• [Work task 1] In the chart comprehension rows below, please substitute "graph" for "chart" and keep everything else the same. Leave the pictures out of your answer.

• [Given passage]
_ _ _ _ _
Without exaggeration: I spend roughly as much time explaining the game of craps as I do dealing it. The object is to roll a number and repeat it before “7” — the most common combination that comes up on two reputable six-sided dice. That is the whole game: Roll a number and repeat it before “7”. Therefore, craps is incredibly simple.
‘It’s complicated,’ I tell people. Those who are not in the know, anyway. If you possess the bravery and/or courage to probe the layout and prod me, the dealer, further than that, I’ll be your huckleberry. The majority of the time it doesn’t matter and I will go through my entire song and dance talking about the Pass Line and Place Bets and then they’ll walk away without even saying thank you for the explanation. But, every so often, I’ll come across someone who knows nothing and everything’ll sort of play out exactly how I described, and it’s only then that I’ll feel good about myself for offering someone a positive first craps experience.
Craps is scary, you know? It’s an intimidating game to watch for the first time. I remember how awful I felt when I first got baptized into blackjack as a 21 year-old on a $15 minimum table at San Manuel Casino in San Bernardino CA and everyone at the table like screamed at me when I opted to stay on a goddamn 13 when the dealer was showing a picture card. And that was just blackjack, the most basic game of them all. I left immediately afterwards.
It turned out to be a life-changing moment for me, personally. Because that specific night I went home and learned basic strategy to absolute perfection. I then taught my best friend basic strategy to absolute perfection, even though later on he would make little moves — such as staying on 12 against a 2 or 3, or he wouldn’t hit or double on soft 18 against certain bust cards — that went against the so-called book. But that’s nothing, really. Just the difference between preferring a Ford to a Chevrolet.
The point is, I never would have been a dealer if not for that initial scarring I took. The chain of events that unfolded after were, in retrospect, entirely predictable. Learn how to play. Play often. Develop relationships with the dealers. Glean information about how much money dealers make. Get encouraged one night by my best friend because for some reason the particular table he and I were playing at featured a dealer who could not count cards aloud all that well and so I had to intervene on more than one occasion to let him (the dealer) know how much he had and thus my best friend ignited my fuse when he told me I count faster than they do and I should be a dealer, too.
I still remember what it felt like being the dealer on my very first table, all by myself, at Spotlight 29 in Coachella CA. It was a $5 blackjack game. As a gambler, all the table minimums I was used to at San Manuel were $25, and so it was an extreme culture shock for me when I realized it wasn’t the same way at every other casino.
But I’ll tell you this: those $5 chips hit much differently when you are brand spanking new and on the other side of the table. They might as well have been $500 chips, or thousand-dollar chips. Suddenly the money I began to take (and sometimes pay) became real. My adrenaline was through the roof dealing those games, at least early on. The shit-talking from the players felt horrible.
_ _ _ _ _
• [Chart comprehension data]
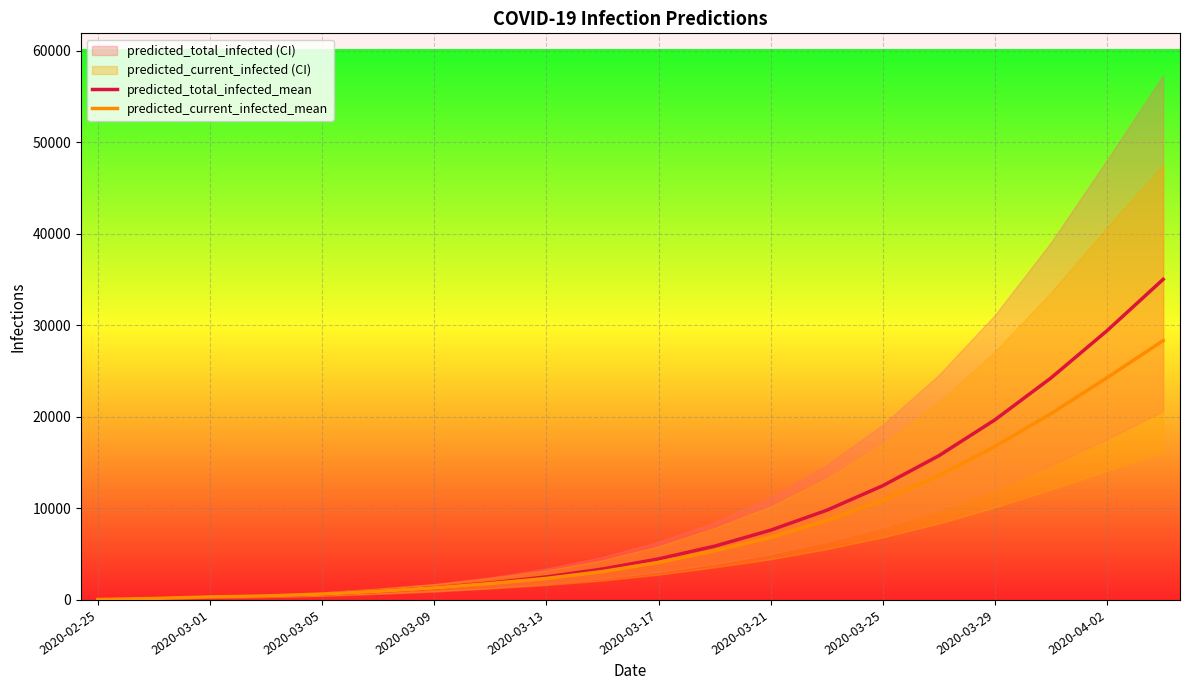

What is the maximum value for predicted_total_infected_mean?

35014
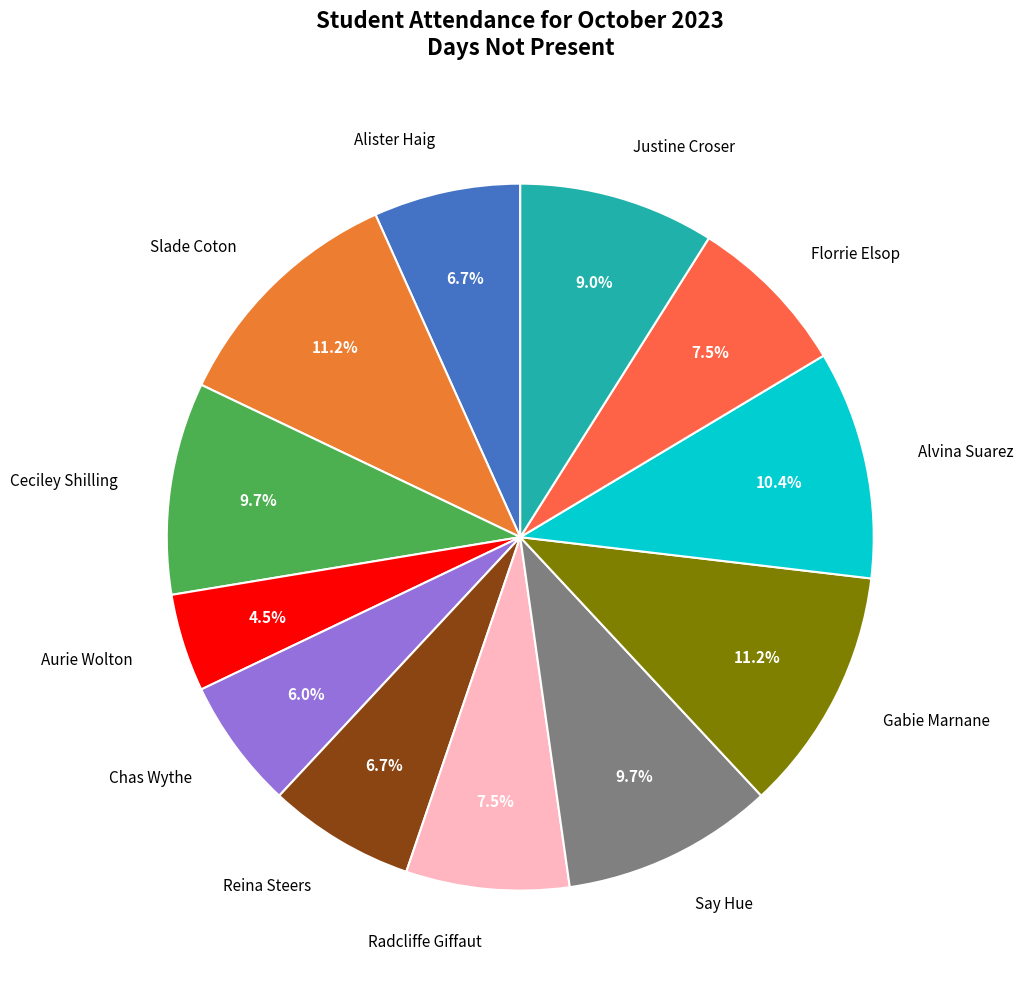

What portion of the pie excludes Say Hue?

90.3%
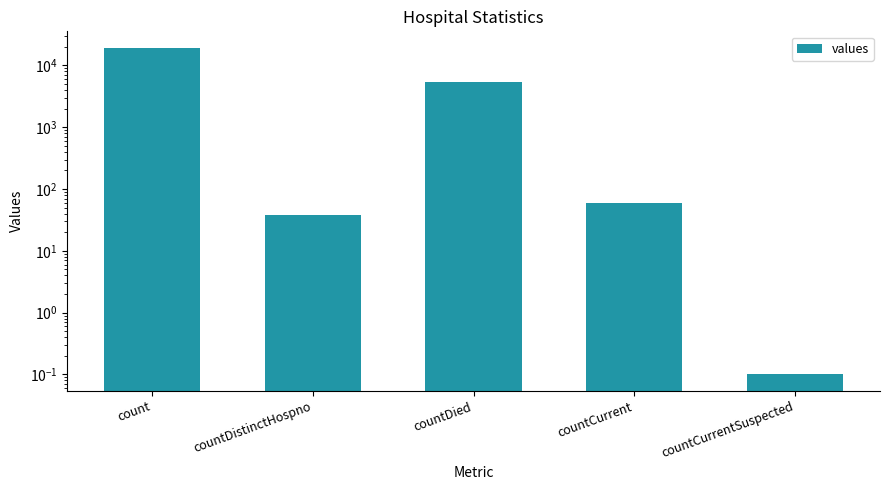

What is the label of the 4th bar from the left?

countCurrent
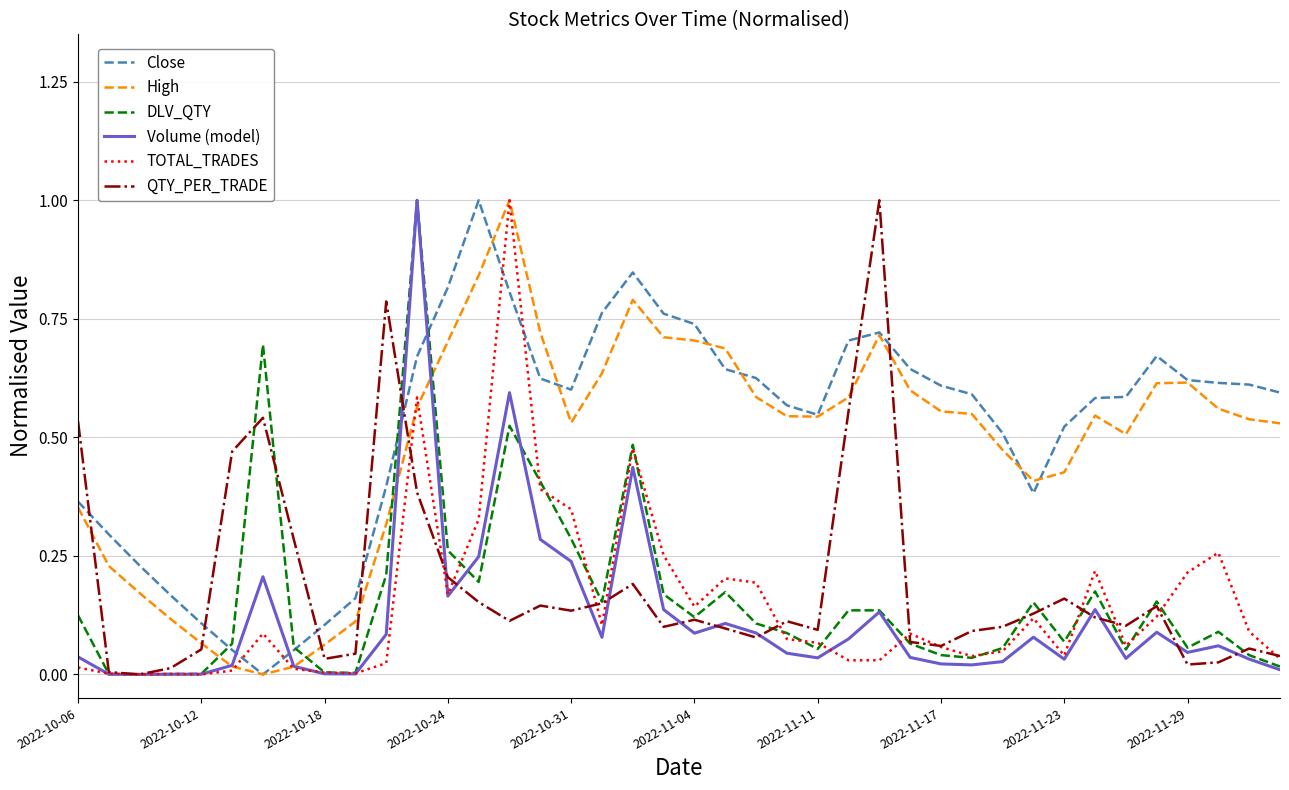

True or false: DLV_QTY and High intersect in this chart.

True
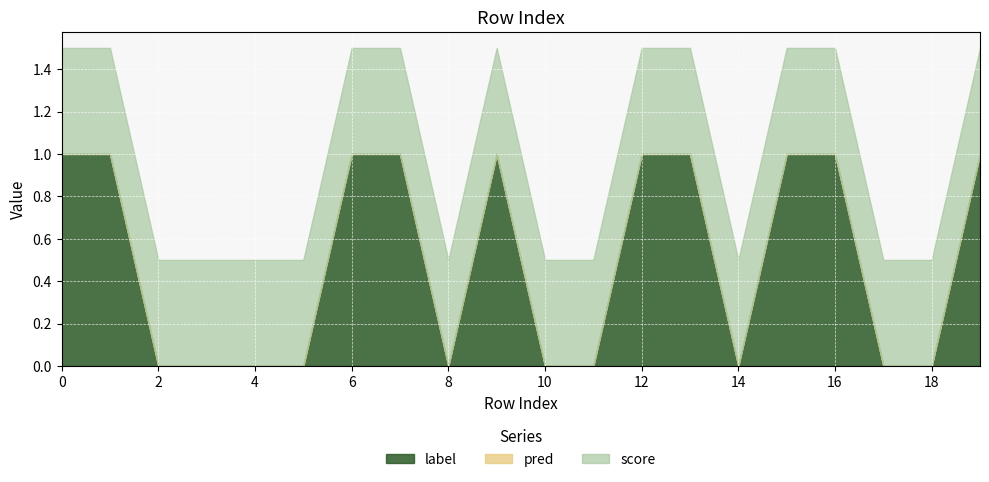

How many data points in label are less than 1?

10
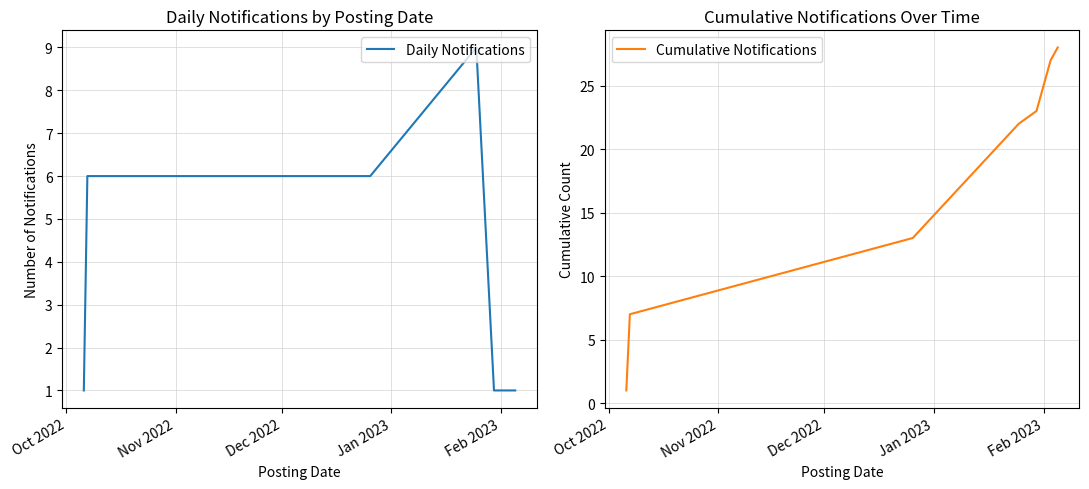

What is the difference between the maximum and minimum values in the Daily Notifications series?

8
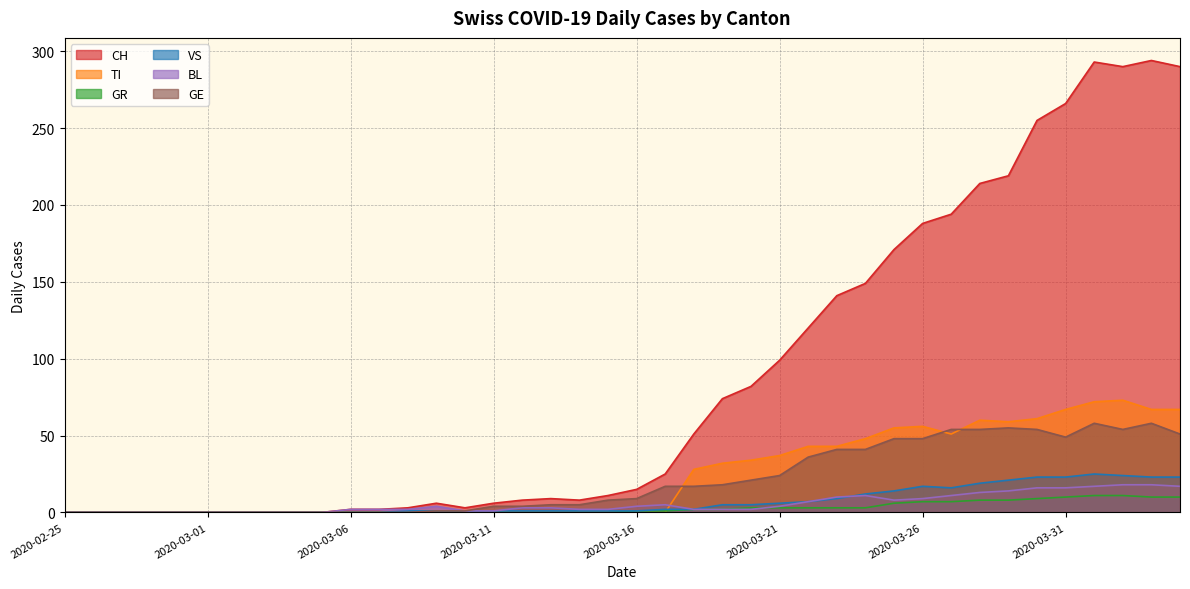

Where is the first local minimum for GE?

2020-03-31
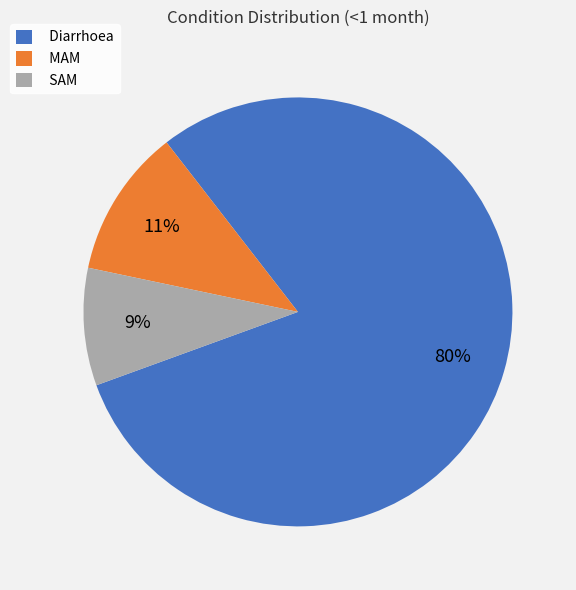

To the nearest percent, what is the combined percentage of MAM and SAM?

20%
_ _ _ _ _
• [Work task 2] Using the passage about becoming a casino dealer, mark each statement as yes or no and quote the words that settle it: (a) The narrator's first table as a dealer was a $5 blackjack game at Spotlight 29. (b) After being yelled at over the 13, the narrator kept playing at that table. (c) The best friend urged the narrator to deal after saying the narrator counted faster than the dealers.

• [Answer section 1]
What is the maximum value for predicted_total_infected_mean?

35014

What portion of the pie excludes Say Hue?

90.3%

What is the label of the 4th bar from the left?

countCurrent

True or false: DLV_QTY and High intersect in this graph.

True

How many data points in label are less than 1?

10

What is the difference between the maximum and minimum values in the Daily Notifications series?

8

Where is the first local minimum for GE?

2020-03-31

To the nearest percent, what is the combined percentage of MAM and SAM?

20%

• [Answer section 2]
(a) Yes: "being the dealer on my very first table, all by myself, at Spotlight 29 in Coachella CA. It was a $5 blackjack game."
(b) No: "I left immediately afterwards."
(c) Yes: "he told me I count faster than they do and I should be a dealer, too."